>> begin

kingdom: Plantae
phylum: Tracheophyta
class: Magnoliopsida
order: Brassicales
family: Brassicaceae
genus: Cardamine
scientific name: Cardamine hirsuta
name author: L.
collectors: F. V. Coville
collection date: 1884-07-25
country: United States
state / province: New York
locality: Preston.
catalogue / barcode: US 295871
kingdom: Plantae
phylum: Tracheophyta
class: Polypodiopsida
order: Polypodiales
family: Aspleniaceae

>> end

Copy all the lines above word for word, in the same order.

== Result of this task ==
kingdom: Plantae
phylum: Tracheophyta
class: Magnoliopsida
order: Brassicales
family: Brassicaceae
genus: Cardamine
scientific name: Cardamine hirsuta
name author: L.
collectors: F. V. Coville
collection date: 1884-07-25
country: United States
state / province: New York
locality: Preston.
catalogue / barcode: US 295871
kingdom: Plantae
phylum: Tracheophyta
class: Polypodiopsida
order: Polypodiales
family: Aspleniaceae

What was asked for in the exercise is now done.